WHAT YOU HAVE TO DO
Once you have read the data below, print all of it exactly.

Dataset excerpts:
--- START ---

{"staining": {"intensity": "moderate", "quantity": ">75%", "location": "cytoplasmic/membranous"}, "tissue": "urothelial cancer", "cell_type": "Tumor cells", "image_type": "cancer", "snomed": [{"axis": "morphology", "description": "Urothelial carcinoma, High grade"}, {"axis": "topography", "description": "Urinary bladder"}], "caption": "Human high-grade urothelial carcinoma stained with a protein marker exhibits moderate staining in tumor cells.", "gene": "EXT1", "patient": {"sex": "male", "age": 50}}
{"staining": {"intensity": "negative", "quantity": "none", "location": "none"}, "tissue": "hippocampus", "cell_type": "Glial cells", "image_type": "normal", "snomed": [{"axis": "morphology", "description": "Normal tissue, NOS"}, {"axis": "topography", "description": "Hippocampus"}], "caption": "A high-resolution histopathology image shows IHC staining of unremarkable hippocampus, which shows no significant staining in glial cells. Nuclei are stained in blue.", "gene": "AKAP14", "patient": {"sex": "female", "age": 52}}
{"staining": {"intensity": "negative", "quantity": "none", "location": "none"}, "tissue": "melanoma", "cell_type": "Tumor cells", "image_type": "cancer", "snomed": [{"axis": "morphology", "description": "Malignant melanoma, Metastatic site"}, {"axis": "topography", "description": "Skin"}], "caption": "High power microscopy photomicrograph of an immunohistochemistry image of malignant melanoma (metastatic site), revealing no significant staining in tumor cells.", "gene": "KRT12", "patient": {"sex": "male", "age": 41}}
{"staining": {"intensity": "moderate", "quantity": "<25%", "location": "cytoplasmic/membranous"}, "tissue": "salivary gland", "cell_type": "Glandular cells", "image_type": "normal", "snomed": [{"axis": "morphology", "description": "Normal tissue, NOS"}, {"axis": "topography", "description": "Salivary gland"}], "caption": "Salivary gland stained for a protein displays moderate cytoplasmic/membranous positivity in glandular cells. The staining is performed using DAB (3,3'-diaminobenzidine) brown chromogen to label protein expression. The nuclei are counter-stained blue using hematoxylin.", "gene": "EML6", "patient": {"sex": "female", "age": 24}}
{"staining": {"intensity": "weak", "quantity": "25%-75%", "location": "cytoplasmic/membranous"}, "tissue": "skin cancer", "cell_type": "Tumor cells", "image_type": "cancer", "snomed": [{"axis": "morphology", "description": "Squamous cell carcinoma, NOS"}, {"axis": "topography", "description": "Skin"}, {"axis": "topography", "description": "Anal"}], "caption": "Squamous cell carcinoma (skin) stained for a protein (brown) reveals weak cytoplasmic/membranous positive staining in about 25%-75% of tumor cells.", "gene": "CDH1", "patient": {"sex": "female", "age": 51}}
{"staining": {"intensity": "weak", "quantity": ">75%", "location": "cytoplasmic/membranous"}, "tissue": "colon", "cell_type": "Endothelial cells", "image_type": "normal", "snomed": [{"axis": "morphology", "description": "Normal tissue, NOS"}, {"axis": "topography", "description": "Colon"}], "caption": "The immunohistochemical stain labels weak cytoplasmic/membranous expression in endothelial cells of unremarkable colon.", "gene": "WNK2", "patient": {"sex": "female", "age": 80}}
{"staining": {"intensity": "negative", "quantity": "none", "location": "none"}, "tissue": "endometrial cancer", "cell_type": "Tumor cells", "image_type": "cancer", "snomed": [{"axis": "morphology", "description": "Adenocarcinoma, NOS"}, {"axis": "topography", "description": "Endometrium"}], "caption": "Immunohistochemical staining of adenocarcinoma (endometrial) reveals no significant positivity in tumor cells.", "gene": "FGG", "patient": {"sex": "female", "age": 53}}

--- END ---

WRITTEN REPLY
{"staining": {"intensity": "moderate", "quantity": ">75%", "location": "cytoplasmic/membranous"}, "tissue": "urothelial cancer", "cell_type": "Tumor cells", "image_type": "cancer", "snomed": [{"axis": "morphology", "description": "Urothelial carcinoma, High grade"}, {"axis": "topography", "description": "Urinary bladder"}], "caption": "Human high-grade urothelial carcinoma stained with a protein marker exhibits moderate staining in tumor cells.", "gene": "EXT1", "patient": {"sex": "male", "age": 50}}
{"staining": {"intensity": "negative", "quantity": "none", "location": "none"}, "tissue": "hippocampus", "cell_type": "Glial cells", "image_type": "normal", "snomed": [{"axis": "morphology", "description": "Normal tissue, NOS"}, {"axis": "topography", "description": "Hippocampus"}], "caption": "A high-resolution histopathology image shows IHC staining of unremarkable hippocampus, which shows no significant staining in glial cells. Nuclei are stained in blue.", "gene": "AKAP14", "patient": {"sex": "female", "age": 52}}
{"staining": {"intensity": "negative", "quantity": "none", "location": "none"}, "tissue": "melanoma", "cell_type": "Tumor cells", "image_type": "cancer", "snomed": [{"axis": "morphology", "description": "Malignant melanoma, Metastatic site"}, {"axis": "topography", "description": "Skin"}], "caption": "High power microscopy photomicrograph of an immunohistochemistry image of malignant melanoma (metastatic site), revealing no significant staining in tumor cells.", "gene": "KRT12", "patient": {"sex": "male", "age": 41}}
{"staining": {"intensity": "moderate", "quantity": "<25%", "location": "cytoplasmic/membranous"}, "tissue": "salivary gland", "cell_type": "Glandular cells", "image_type": "normal", "snomed": [{"axis": "morphology", "description": "Normal tissue, NOS"}, {"axis": "topography", "description": "Salivary gland"}], "caption": "Salivary gland stained for a protein displays moderate cytoplasmic/membranous positivity in glandular cells. The staining is performed using DAB (3,3'-diaminobenzidine) brown chromogen to label protein expression. The nuclei are counter-stained blue using hematoxylin.", "gene": "EML6", "patient": {"sex": "female", "age": 24}}
{"staining": {"intensity": "weak", "quantity": "25%-75%", "location": "cytoplasmic/membranous"}, "tissue": "skin cancer", "cell_type": "Tumor cells", "image_type": "cancer", "snomed": [{"axis": "morphology", "description": "Squamous cell carcinoma, NOS"}, {"axis": "topography", "description": "Skin"}, {"axis": "topography", "description": "Anal"}], "caption": "Squamous cell carcinoma (skin) stained for a protein (brown) reveals weak cytoplasmic/membranous positive staining in about 25%-75% of tumor cells.", "gene": "CDH1", "patient": {"sex": "female", "age": 51}}
{"staining": {"intensity": "weak", "quantity": ">75%", "location": "cytoplasmic/membranous"}, "tissue": "colon", "cell_type": "Endothelial cells", "image_type": "normal", "snomed": [{"axis": "morphology", "description": "Normal tissue, NOS"}, {"axis": "topography", "description": "Colon"}], "caption": "The immunohistochemical stain labels weak cytoplasmic/membranous expression in endothelial cells of unremarkable colon.", "gene": "WNK2", "patient": {"sex": "female", "age": 80}}
{"staining": {"intensity": "negative", "quantity": "none", "location": "none"}, "tissue": "endometrial cancer", "cell_type": "Tumor cells", "image_type": "cancer", "snomed": [{"axis": "morphology", "description": "Adenocarcinoma, NOS"}, {"axis": "topography", "description": "Endometrium"}], "caption": "Immunohistochemical staining of adenocarcinoma (endometrial) reveals no significant positivity in tumor cells.", "gene": "FGG", "patient": {"sex": "female", "age": 53}}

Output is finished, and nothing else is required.